▸ Required work
The listing below should be copied in full, word for word.

▸ Records for the task

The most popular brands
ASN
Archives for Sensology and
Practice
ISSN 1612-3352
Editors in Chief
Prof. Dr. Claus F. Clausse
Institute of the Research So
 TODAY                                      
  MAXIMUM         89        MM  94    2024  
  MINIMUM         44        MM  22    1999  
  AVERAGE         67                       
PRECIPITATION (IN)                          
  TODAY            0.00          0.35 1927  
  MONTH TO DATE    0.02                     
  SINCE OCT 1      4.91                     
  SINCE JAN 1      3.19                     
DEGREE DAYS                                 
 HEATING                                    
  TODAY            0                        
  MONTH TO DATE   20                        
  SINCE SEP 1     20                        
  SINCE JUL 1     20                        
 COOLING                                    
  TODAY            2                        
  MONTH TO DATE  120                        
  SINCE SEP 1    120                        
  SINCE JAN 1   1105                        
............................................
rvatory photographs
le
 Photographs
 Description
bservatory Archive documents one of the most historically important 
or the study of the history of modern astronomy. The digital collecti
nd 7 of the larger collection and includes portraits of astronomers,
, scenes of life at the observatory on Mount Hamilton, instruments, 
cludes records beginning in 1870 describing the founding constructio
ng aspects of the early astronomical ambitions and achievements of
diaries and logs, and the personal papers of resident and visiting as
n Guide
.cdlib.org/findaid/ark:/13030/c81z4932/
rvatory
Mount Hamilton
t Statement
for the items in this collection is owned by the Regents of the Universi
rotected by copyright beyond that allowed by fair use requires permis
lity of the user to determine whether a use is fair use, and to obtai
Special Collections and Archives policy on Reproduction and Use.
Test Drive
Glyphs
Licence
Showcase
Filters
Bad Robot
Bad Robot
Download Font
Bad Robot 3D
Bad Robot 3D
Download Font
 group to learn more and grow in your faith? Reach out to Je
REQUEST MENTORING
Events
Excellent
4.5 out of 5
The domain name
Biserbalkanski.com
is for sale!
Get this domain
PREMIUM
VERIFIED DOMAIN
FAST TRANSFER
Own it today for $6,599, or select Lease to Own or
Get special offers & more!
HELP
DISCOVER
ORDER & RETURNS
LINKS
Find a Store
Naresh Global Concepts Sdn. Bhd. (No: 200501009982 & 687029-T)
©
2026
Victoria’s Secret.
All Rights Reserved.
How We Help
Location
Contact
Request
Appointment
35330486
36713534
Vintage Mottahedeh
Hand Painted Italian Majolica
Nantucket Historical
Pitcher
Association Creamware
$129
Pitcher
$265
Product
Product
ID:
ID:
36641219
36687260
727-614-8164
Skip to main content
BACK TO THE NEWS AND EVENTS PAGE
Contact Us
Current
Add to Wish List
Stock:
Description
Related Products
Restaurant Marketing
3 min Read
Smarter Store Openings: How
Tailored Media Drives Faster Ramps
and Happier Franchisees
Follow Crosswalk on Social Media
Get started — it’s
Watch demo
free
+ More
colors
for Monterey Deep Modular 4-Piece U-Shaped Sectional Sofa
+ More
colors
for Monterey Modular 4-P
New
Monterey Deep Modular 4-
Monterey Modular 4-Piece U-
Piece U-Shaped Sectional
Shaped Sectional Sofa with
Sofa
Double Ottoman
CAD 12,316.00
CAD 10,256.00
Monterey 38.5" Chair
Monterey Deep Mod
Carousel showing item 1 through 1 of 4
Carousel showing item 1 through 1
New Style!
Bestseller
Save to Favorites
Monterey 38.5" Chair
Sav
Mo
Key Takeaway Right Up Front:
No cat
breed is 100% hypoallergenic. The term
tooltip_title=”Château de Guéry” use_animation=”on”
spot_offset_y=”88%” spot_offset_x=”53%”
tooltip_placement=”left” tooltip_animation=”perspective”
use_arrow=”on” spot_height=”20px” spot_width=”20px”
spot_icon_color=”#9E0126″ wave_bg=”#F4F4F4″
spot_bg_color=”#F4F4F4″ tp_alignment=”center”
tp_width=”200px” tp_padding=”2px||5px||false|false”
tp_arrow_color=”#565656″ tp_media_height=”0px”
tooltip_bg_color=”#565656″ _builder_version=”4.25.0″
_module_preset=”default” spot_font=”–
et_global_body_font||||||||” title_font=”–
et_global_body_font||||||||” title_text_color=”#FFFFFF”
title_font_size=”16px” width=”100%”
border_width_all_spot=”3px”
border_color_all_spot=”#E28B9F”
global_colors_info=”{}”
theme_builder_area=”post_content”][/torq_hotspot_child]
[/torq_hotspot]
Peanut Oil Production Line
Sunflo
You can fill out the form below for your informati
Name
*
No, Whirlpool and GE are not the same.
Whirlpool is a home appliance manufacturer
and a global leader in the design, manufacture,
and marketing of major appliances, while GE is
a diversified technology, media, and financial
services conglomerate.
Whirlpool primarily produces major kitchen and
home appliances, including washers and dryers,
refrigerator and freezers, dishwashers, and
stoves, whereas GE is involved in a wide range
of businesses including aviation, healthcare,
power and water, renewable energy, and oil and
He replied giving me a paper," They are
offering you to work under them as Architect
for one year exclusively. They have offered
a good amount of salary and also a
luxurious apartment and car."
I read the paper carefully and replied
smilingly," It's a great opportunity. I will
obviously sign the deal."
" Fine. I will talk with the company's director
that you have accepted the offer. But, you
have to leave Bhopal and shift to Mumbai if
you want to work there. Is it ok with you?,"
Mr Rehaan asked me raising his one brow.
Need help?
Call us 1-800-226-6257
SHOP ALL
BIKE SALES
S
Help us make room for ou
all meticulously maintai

▸ Solution to the problem
The most popular brands
ASN
Archives for Sensology and
Practice
ISSN 1612-3352
Editors in Chief
Prof. Dr. Claus F. Clausse
Institute of the Research So
 TODAY                                      
  MAXIMUM         89        MM  94    2024  
  MINIMUM         44        MM  22    1999  
  AVERAGE         67                       
PRECIPITATION (IN)                          
  TODAY            0.00          0.35 1927  
  MONTH TO DATE    0.02                     
  SINCE OCT 1      4.91                     
  SINCE JAN 1      3.19                     
DEGREE DAYS                                 
 HEATING                                    
  TODAY            0                        
  MONTH TO DATE   20                        
  SINCE SEP 1     20                        
  SINCE JUL 1     20                        
 COOLING                                    
  TODAY            2                        
  MONTH TO DATE  120                        
  SINCE SEP 1    120                        
  SINCE JAN 1   1105                        
............................................
rvatory photographs
le
 Photographs
 Description
bservatory Archive documents one of the most historically important 
or the study of the history of modern astronomy. The digital collecti
nd 7 of the larger collection and includes portraits of astronomers,
, scenes of life at the observatory on Mount Hamilton, instruments, 
cludes records beginning in 1870 describing the founding constructio
ng aspects of the early astronomical ambitions and achievements of
diaries and logs, and the personal papers of resident and visiting as
n Guide
.cdlib.org/findaid/ark:/13030/c81z4932/
rvatory
Mount Hamilton
t Statement
for the items in this collection is owned by the Regents of the Universi
rotected by copyright beyond that allowed by fair use requires permis
lity of the user to determine whether a use is fair use, and to obtai
Special Collections and Archives policy on Reproduction and Use.
Test Drive
Glyphs
Licence
Showcase
Filters
Bad Robot
Bad Robot
Download Font
Bad Robot 3D
Bad Robot 3D
Download Font
 group to learn more and grow in your faith? Reach out to Je
REQUEST MENTORING
Events
Excellent
4.5 out of 5
The domain name
Biserbalkanski.com
is for sale!
Get this domain
PREMIUM
VERIFIED DOMAIN
FAST TRANSFER
Own it today for $6,599, or select Lease to Own or
Get special offers & more!
HELP
DISCOVER
ORDER & RETURNS
LINKS
Find a Store
Naresh Global Concepts Sdn. Bhd. (No: 200501009982 & 687029-T)
©
2026
Victoria’s Secret.
All Rights Reserved.
How We Help
Location
Contact
Request
Appointment
35330486
36713534
Vintage Mottahedeh
Hand Painted Italian Majolica
Nantucket Historical
Pitcher
Association Creamware
$129
Pitcher
$265
Product
Product
ID:
ID:
36641219
36687260
727-614-8164
Skip to main content
BACK TO THE NEWS AND EVENTS PAGE
Contact Us
Current
Add to Wish List
Stock:
Description
Related Products
Restaurant Marketing
3 min Read
Smarter Store Openings: How
Tailored Media Drives Faster Ramps
and Happier Franchisees
Follow Crosswalk on Social Media
Get started — it’s
Watch demo
free
+ More
colors
for Monterey Deep Modular 4-Piece U-Shaped Sectional Sofa
+ More
colors
for Monterey Modular 4-P
New
Monterey Deep Modular 4-
Monterey Modular 4-Piece U-
Piece U-Shaped Sectional
Shaped Sectional Sofa with
Sofa
Double Ottoman
CAD 12,316.00
CAD 10,256.00
Monterey 38.5" Chair
Monterey Deep Mod
Carousel showing item 1 through 1 of 4
Carousel showing item 1 through 1
New Style!
Bestseller
Save to Favorites
Monterey 38.5" Chair
Sav
Mo
Key Takeaway Right Up Front:
No cat
breed is 100% hypoallergenic. The term
tooltip_title=”Château de Guéry” use_animation=”on”
spot_offset_y=”88%” spot_offset_x=”53%”
tooltip_placement=”left” tooltip_animation=”perspective”
use_arrow=”on” spot_height=”20px” spot_width=”20px”
spot_icon_color=”#9E0126″ wave_bg=”#F4F4F4″
spot_bg_color=”#F4F4F4″ tp_alignment=”center”
tp_width=”200px” tp_padding=”2px||5px||false|false”
tp_arrow_color=”#565656″ tp_media_height=”0px”
tooltip_bg_color=”#565656″ _builder_version=”4.25.0″
_module_preset=”default” spot_font=”–
et_global_body_font||||||||” title_font=”–
et_global_body_font||||||||” title_text_color=”#FFFFFF”
title_font_size=”16px” width=”100%”
border_width_all_spot=”3px”
border_color_all_spot=”#E28B9F”
global_colors_info=”{}”
theme_builder_area=”post_content”][/torq_hotspot_child]
[/torq_hotspot]
Peanut Oil Production Line
Sunflo
You can fill out the form below for your informati
Name
*
No, Whirlpool and GE are not the same.
Whirlpool is a home appliance manufacturer
and a global leader in the design, manufacture,
and marketing of major appliances, while GE is
a diversified technology, media, and financial
services conglomerate.
Whirlpool primarily produces major kitchen and
home appliances, including washers and dryers,
refrigerator and freezers, dishwashers, and
stoves, whereas GE is involved in a wide range
of businesses including aviation, healthcare,
power and water, renewable energy, and oil and
He replied giving me a paper," They are
offering you to work under them as Architect
for one year exclusively. They have offered
a good amount of salary and also a
luxurious apartment and car."
I read the paper carefully and replied
smilingly," It's a great opportunity. I will
obviously sign the deal."
" Fine. I will talk with the company's director
that you have accepted the offer. But, you
have to leave Bhopal and shift to Mumbai if
you want to work there. Is it ok with you?,"
Mr Rehaan asked me raising his one brow.
Need help?
Call us 1-800-226-6257
SHOP ALL
BIKE SALES
S
Help us make room for ou
all meticulously maintai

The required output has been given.